▸ 提示文:
========
結論 本件審判の請求は,成り立たない。 
理由 第1 手続の経緯
本願は,平成15年5月19日(パリ条約による優先権主張平成14年12月19日米国)の出願であって,平成18年3月9日付けの拒絶理由に対して,同年9月14日付けで意見書が提出されるとともに同日付けで手続補正がなされたが,平成19年1月29日付けで拒絶査定がなされ,この拒絶の査定を不服として,同年5月7日に審判請求がなされるとともに同年6月6日付けで手続補正がなされ,当審による平成21年5月14日付けの審尋に対して,同年11月19日付けで回答書が提出されたものである。

第2 平成19年6月6日付けの手続補正についての補正却下の決定
[補正却下の決定の結論]
平成19年6月6日付けの手続補正を却下する。

[理由]
1 本件補正
審判平成19年6月6日付けの手続補正(以下「本件補正」という。)により,特許請求の範囲は,本件補正前の
「【請求項1】
装置が電子クーポンを生成するための方法であって,
装置が報奨クーポンに対応するクーポンコード信号を生成するためのソースを設ける段階と,
装置が前記クーポンコード信号を,クーポン表示データに変換する段階と,
装置が前記クーポン表示データを,前記報奨クーポンを表示するための電子表示装置に入力する段階と
を具備することを特徴とする方法。
(途中省略)
========
▸ 演習用データ:

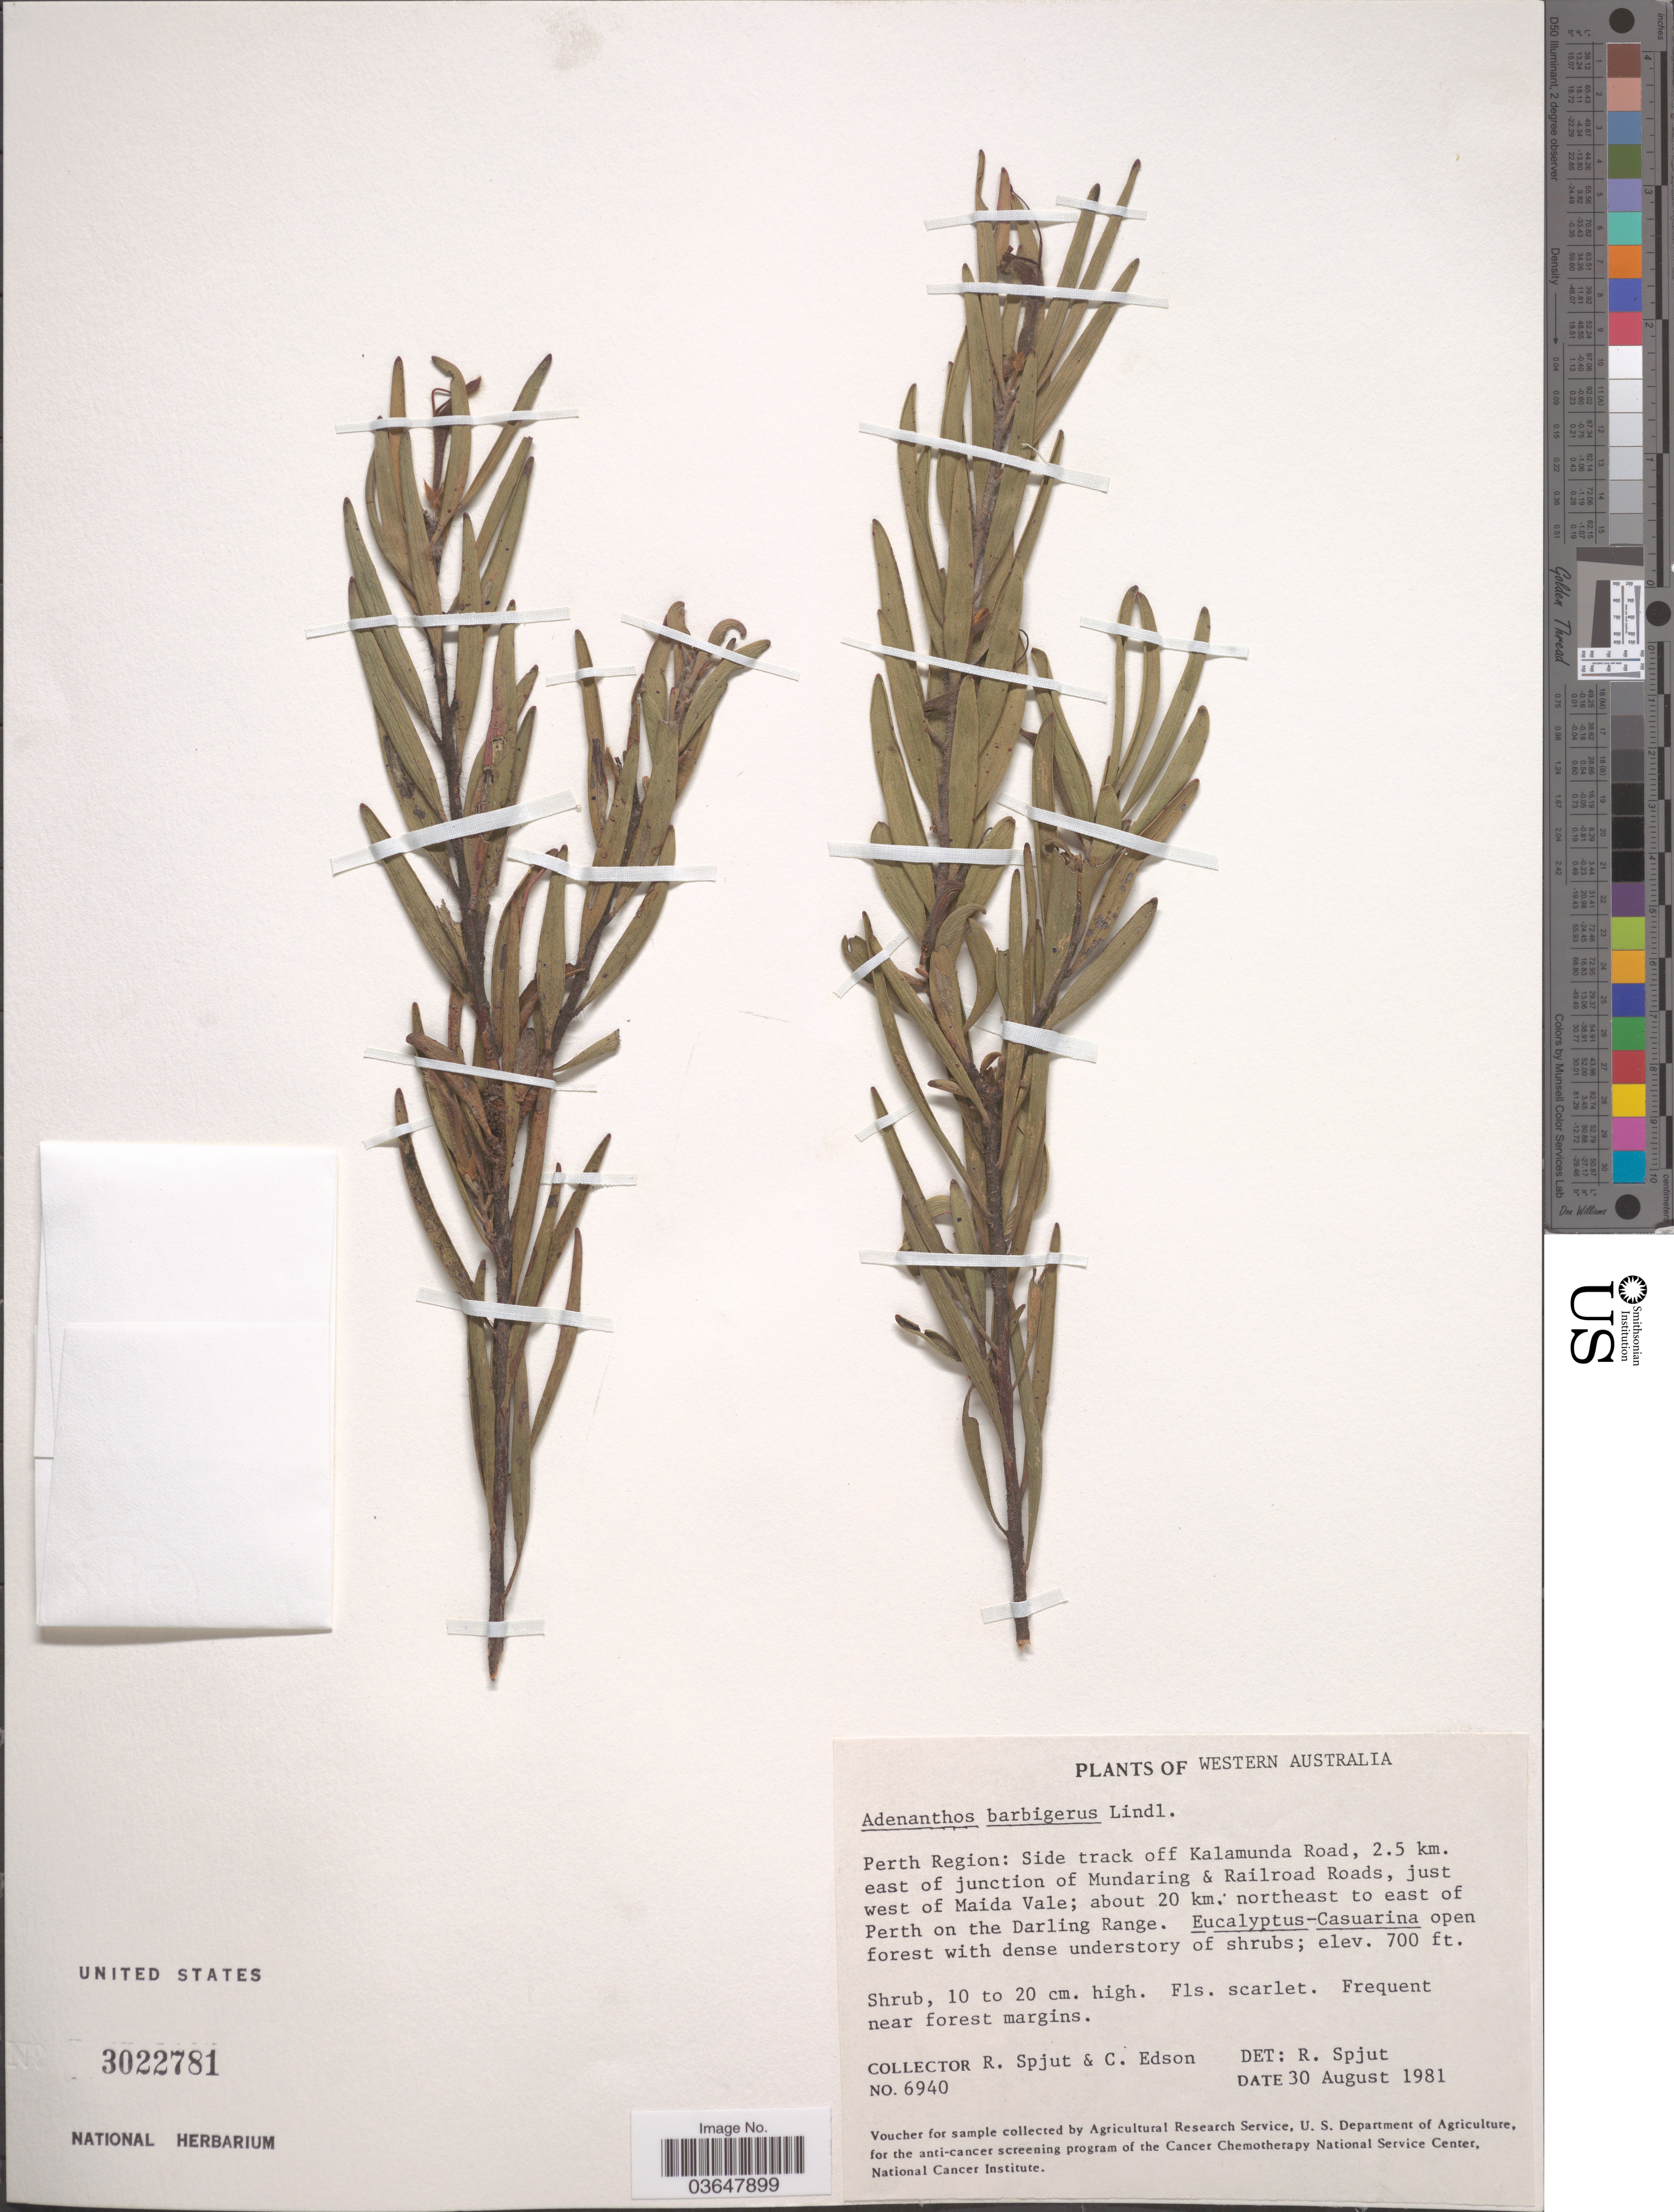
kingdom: Plantae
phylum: Tracheophyta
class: Magnoliopsida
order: Proteales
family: Proteaceae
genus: Adenanthos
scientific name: Adenanthos barbiger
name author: Lindl.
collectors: R. Spjut & C. Edson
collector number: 6940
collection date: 1981-08-30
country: Australia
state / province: Western Australia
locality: Perth Region: Side track off Kalamunda Road, 2.5 km. east of junction Mundaring & Railroad Roads, just west of Maida Vale; about 20 km. northeast to east of Perth on the Darling Range.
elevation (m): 213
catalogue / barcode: US 3022781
========
▸ 課題 1:
エントリのうち、「order: Proteales」を含む行から「state / province: Western Australia」を含む行までを、両端の行も含めて一字も変えずに出力してください。
▸ 課題 2:
特許審判の審決文について、示された最後の部分に続く箇所を書き継いでください。

▸ 解答 1:
order: Proteales
family: Proteaceae
genus: Adenanthos
scientific name: Adenanthos barbiger
name author: Lindl.
collectors: R. Spjut & C. Edson
collector number: 6940
collection date: 1981-08-30
country: Australia
state / province: Western Australia

▸ 解答 2:
【請求項8】
電子クーポンを生成するための装置であって,
報奨クーポンに対応するクーポンコード信号を生成するための信号ソースと,
前記クーポンコード信号を,クーポン表示データに変換する手段と,
前記クーポンコード表示データを,前記報奨クーポンを表示するための電子表示装置に入力する手段と
を具備することを特徴とする装置。
(途中省略)
【請求項50】
前記消去手段は,報奨クーポンが商店主による回収のために表示されてから所定期間が経過した後にクーポン表示データを自動的に消去する手段を具備することを特徴とする請求項48に記載の装置。」
から,本件補正後の
「【請求項1】
放送局を含む信号源から放送された報奨クーポンを示す信号を,消費者の用いる装置が受信して,前記装置が電子クーポンを生成するための方法であって,
前記装置が受信した信号から前記報奨クーポンに対応するクーポンコード信号を生成する段階と,
前記装置が前記クーポンコード信号を,該クーポンコード信号に対応する画像を表示装置に表示させる信号であるクーポン表示データに変換する段階と,
前記装置が前記クーポン表示データを,前記報奨クーポンを表示するための電子表示装置に入力する段階と,
前記電子表示装置に前記報奨クーポンが表示されたとき,前記表示された報奨クーポンを回収する商店の装置によって該報奨クーポンを受領させるために,前記電子表示装置に一体に形成されている送信ユニットにより,前記報奨クーポンを示す信号を送信する段階と
を具備することを特徴とする方法。
(途中省略)
【請求項8】
電子クーポンを生成するための装置であって,
報奨クーポンに対応するクーポンコード信号を生成するための信号源と,
前記クーポンコード信号を,クーポン表示データに変換する手段と,
前記クーポンコード表示データを,前記報奨クーポンを表示するための電子表示装置に入力する手段と,
前記電子表示装置に前記報奨クーポンが表示されたとき,前記表示された報奨クーポンを回収する商店の装置によって該報奨クーポンを受領させるために,前記電子表示装置に一体に形成されている送信ユニットにより,前記報奨クーポンを示す信号を送信する手段と
を具備することを特徴とする装置。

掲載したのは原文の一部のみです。